As Dr. Donne said, “No man is an island unto itself…Therefore never send to know for whom the bells tolls; it tolls for thee." It was true 500 years ago and true today. A catastrophe is a catastrophe no matter where it happens.
An excellent illustration is airplane travel. Flying is a risk you can calculate on a flight by flight basis but plane crashes are a certainty.
I wish there was an easier, more comfortable answer but we must accept, with pipelines and tankers, the certainty of a calamitous spill. In light of that, are the economic rewards such that we will bear that burden?
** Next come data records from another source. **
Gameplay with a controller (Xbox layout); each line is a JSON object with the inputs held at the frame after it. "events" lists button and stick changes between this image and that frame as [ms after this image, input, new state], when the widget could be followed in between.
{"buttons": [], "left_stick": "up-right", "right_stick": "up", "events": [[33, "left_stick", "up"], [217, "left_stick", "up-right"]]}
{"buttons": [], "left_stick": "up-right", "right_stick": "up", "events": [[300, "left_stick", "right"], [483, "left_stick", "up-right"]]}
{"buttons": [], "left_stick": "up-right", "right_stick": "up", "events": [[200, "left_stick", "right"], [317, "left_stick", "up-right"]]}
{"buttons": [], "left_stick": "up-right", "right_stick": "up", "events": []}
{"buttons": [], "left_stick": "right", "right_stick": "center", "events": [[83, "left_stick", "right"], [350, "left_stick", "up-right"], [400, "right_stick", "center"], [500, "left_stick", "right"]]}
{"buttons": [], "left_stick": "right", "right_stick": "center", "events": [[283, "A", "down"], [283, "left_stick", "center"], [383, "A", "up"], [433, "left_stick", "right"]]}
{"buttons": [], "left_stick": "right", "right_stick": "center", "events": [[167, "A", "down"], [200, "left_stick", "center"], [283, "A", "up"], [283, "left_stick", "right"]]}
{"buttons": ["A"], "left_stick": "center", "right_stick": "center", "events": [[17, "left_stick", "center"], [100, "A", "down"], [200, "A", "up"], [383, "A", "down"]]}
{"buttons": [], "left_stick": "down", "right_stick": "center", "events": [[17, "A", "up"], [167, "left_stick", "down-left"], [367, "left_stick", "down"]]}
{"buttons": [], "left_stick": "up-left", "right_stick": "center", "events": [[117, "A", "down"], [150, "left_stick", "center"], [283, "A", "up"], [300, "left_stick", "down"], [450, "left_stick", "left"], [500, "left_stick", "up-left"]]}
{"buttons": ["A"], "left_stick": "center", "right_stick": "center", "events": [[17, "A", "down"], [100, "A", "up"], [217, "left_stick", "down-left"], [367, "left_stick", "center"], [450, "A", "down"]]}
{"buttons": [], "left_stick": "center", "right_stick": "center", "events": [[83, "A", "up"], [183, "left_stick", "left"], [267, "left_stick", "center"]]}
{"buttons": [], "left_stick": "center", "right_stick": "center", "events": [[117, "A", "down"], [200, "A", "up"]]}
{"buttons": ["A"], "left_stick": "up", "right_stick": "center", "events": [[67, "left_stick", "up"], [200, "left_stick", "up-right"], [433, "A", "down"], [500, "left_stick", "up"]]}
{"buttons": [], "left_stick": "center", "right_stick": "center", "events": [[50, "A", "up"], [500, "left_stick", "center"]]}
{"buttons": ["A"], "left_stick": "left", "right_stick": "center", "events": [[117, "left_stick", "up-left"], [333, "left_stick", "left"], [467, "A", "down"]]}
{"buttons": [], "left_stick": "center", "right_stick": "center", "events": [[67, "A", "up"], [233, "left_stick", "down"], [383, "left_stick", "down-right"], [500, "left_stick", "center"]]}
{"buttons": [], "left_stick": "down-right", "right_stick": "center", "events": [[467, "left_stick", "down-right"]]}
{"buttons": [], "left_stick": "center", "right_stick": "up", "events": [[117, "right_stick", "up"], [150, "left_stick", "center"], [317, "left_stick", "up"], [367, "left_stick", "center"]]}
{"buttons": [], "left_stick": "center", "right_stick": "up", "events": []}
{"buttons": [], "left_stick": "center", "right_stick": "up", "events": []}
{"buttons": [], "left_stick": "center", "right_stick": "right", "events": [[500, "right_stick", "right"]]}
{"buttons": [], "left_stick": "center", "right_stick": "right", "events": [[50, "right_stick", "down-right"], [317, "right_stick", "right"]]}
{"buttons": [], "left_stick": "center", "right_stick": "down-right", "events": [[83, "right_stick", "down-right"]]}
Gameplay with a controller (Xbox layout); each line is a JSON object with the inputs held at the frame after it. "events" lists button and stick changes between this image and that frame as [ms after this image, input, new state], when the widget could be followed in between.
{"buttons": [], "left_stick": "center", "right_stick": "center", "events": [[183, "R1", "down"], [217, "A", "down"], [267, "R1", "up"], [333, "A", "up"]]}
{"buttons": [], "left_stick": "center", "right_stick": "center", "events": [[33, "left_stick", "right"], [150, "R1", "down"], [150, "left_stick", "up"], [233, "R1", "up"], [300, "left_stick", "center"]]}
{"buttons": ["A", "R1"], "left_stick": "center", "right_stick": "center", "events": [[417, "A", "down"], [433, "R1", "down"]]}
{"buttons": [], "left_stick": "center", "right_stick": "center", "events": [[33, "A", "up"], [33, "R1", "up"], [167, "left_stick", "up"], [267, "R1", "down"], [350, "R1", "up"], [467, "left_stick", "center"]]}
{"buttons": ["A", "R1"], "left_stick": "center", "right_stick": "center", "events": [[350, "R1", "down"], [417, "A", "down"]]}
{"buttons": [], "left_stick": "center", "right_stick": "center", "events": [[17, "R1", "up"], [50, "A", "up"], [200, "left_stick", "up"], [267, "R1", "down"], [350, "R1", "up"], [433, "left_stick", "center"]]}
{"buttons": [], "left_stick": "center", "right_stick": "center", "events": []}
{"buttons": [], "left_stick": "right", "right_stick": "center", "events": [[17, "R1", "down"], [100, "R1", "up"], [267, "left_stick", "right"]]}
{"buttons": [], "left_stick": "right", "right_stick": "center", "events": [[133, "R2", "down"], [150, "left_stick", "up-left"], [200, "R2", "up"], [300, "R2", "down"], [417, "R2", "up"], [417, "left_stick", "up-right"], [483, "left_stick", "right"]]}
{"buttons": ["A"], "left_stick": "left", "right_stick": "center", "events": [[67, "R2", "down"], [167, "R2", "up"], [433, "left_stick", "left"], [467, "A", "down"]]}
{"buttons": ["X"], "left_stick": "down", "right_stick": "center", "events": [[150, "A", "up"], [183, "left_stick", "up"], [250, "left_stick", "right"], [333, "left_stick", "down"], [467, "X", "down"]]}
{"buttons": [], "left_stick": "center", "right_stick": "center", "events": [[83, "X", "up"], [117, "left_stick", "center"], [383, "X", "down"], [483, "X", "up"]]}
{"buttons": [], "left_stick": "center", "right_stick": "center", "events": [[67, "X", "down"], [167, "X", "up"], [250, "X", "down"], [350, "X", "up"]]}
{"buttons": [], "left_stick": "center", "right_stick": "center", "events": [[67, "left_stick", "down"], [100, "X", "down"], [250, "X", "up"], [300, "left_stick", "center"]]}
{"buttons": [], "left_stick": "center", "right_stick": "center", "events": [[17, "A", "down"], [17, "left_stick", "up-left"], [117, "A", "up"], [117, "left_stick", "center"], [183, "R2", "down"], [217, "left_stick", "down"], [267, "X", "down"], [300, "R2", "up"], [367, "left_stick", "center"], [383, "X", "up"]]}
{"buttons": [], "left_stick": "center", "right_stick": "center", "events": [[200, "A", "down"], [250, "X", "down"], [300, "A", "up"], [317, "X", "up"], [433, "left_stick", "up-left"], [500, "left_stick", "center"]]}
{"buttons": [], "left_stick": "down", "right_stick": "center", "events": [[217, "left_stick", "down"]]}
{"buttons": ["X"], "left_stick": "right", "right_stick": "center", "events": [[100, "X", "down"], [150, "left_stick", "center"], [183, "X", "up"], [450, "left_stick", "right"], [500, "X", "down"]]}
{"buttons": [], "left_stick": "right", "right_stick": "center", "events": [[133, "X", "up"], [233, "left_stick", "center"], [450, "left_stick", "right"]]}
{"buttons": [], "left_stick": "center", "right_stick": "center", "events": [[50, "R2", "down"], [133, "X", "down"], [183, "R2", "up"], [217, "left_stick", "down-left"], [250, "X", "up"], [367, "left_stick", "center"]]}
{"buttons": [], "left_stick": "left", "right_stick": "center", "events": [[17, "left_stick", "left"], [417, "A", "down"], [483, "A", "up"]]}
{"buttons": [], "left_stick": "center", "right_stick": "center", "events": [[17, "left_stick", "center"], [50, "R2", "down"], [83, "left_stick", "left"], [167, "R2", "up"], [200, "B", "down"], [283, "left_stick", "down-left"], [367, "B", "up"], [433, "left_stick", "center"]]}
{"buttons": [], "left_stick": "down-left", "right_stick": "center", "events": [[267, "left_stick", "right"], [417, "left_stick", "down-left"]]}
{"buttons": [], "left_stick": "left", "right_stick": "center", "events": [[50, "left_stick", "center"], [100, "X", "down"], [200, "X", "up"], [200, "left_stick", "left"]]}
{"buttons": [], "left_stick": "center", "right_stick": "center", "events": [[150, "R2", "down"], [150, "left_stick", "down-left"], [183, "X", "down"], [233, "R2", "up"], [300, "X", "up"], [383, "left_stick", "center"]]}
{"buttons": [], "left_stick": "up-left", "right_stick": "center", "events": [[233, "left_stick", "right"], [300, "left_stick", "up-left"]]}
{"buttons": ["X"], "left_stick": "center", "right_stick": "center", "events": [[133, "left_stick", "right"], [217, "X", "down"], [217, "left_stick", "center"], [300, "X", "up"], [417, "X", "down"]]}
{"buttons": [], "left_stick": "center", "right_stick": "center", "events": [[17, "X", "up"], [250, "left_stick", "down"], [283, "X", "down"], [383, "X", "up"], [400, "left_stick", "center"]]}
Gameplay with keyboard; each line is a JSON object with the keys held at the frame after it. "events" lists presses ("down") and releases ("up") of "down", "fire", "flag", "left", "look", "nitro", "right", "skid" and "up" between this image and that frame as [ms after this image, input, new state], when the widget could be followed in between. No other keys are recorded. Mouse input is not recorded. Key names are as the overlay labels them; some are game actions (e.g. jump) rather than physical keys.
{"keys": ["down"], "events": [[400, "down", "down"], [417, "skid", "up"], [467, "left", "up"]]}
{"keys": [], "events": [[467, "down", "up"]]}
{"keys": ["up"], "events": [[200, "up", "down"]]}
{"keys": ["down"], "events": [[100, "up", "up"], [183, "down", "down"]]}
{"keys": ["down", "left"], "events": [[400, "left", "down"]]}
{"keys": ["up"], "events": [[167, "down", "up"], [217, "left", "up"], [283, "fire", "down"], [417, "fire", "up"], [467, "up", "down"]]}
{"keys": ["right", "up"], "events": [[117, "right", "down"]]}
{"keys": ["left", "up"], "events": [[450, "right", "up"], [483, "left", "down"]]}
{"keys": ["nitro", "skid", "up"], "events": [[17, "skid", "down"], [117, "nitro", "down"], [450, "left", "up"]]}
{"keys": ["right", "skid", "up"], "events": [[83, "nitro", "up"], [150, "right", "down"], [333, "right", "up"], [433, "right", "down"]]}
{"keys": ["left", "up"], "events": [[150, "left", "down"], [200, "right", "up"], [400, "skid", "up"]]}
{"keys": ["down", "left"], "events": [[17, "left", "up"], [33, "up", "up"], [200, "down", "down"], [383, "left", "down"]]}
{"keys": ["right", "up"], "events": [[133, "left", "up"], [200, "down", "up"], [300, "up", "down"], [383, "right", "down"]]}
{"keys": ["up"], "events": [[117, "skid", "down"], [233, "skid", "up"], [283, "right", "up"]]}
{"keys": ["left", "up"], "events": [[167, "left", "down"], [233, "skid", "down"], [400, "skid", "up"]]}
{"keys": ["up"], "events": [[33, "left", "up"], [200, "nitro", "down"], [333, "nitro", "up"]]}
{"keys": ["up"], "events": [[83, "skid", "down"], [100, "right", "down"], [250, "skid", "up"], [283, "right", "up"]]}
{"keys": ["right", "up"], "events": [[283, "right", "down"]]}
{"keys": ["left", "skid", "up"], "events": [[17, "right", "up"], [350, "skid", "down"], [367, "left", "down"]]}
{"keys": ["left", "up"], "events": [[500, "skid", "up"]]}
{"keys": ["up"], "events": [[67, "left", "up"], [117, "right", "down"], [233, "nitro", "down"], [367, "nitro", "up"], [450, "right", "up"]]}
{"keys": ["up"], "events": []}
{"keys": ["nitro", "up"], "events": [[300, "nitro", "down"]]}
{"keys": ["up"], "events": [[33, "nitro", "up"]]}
This is not our oil being to be transported over our pristine wilderness and down our beautiful and hazardous coastline. We get no royalties.
Employment? Only while the pipelines are being built and then mostly by out-of-province labour forces “skilled” at this work. The head offices will remain elsewhere.
Our compensation will be rental of the right-of-way.
I would oppose these pipeline/tanker plans, even if we were getting lots of employment and money, as being a lousy trade-off between environmental catastrophe and money.
I think, however, that the issue is straightforward: are we prepared to permit oil spills in exchange for money (in this case, negligible)?
Is this the legacy we wish to leave?